【資産税通信】民事信託の税務1
資産の移転に伴って課税関係が変わってくる資産税—。
民事信託の税務は資産税専門の税理士の得意とするところです。
民事信託の資産の移転に係る税務を下記事例で解説いたします。
信託設定時の課税関係
- 資産の移転➡自宅不動産が信託登記によって、AさんからBさんに移転。
- 課税関係➡資産の名義はAさんからBさんに移転しますが、Aさんは信託契約でいわば自宅を預けているだけで、譲渡にも贈与にも当たらないので、所得税、贈与税の課税対象になないことになります。
信託終了時の課税関係
①Aさんの死亡により信託が終了し、契約により残余財産が長男Bさんに帰属した場合
- 資産の移転➡受託者BさんからBさん所有に移転。
- 課税関係➡長男Bさんの所有になったので、相続税の課税関係になります。
②Aさんの死亡前に信託が終了し、契約により残余財産がAさんに帰属した場合
- 資産の移転➡受託者BさんからAさん所有に移転。
- 課税関係➡Aさんの委託財産が契約終了によりAさんに戻っただけですから課税関係はありません。

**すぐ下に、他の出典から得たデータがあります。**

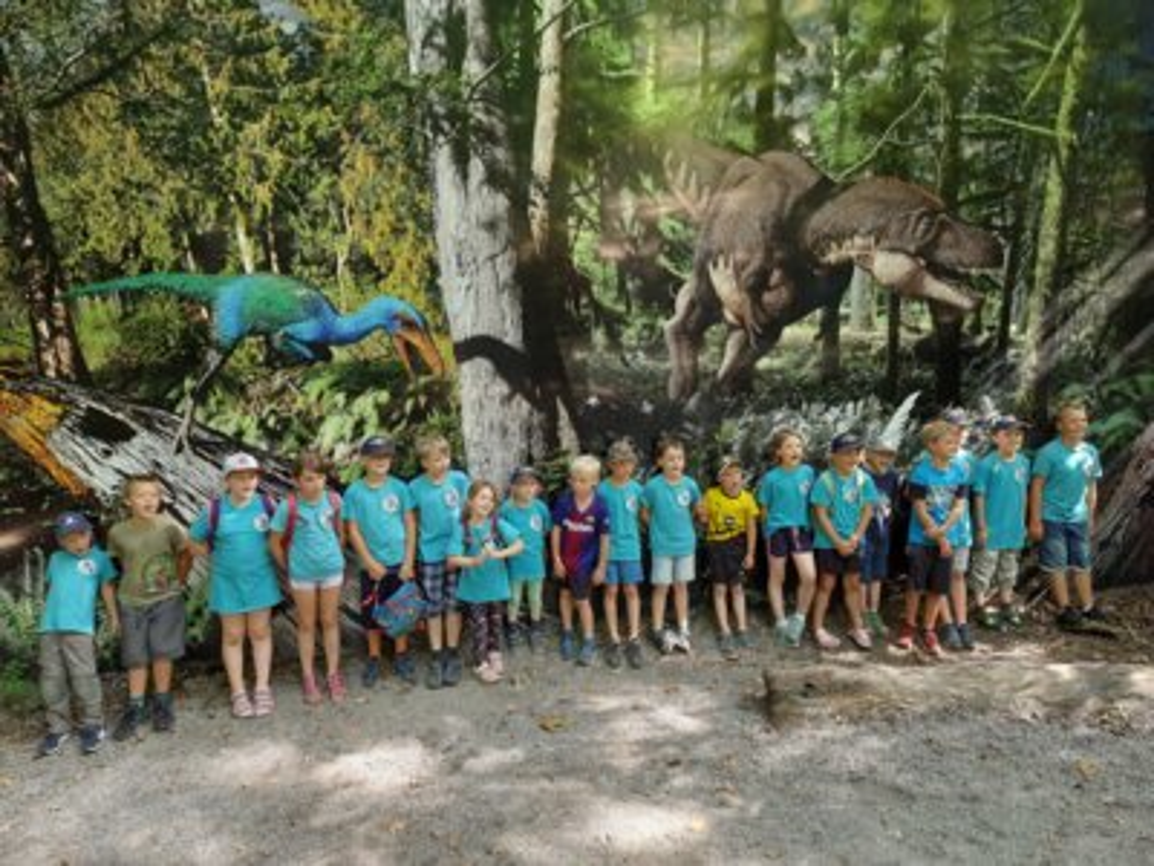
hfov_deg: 71.6
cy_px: 433
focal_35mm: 24
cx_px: 577
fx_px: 800
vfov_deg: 56.8
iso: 250
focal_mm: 5.23
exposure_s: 1/50
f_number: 1.8
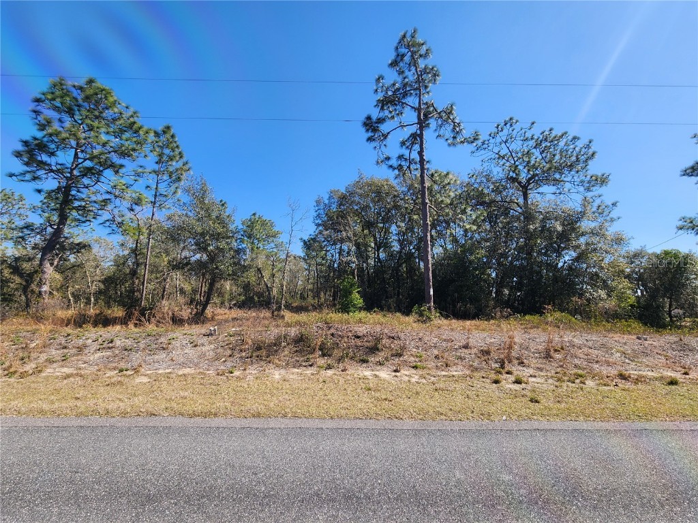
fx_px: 262
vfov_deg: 89.9
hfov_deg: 106.2
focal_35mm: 13
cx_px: 349
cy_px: 262
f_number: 2.2
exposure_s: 1/1067
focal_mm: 2.2
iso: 50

③Aさんの死亡前に信託が終了し、契約により残余財産がBさんに帰属した場合
- 資産の移転➡受託者BさんからBさん所有に移転。
- 課税関係➡Aさんの委託財産が契約終了によりBさんに移転。死亡が原因でもなく対価を支払ったわけでもなく資産がBさん所有になり、Bさんに贈与税が課せられます。
ワンポイントアドバイス
信託の税務は、契約書の作り方、すなわち資産の移転の原因によって課税が変わります。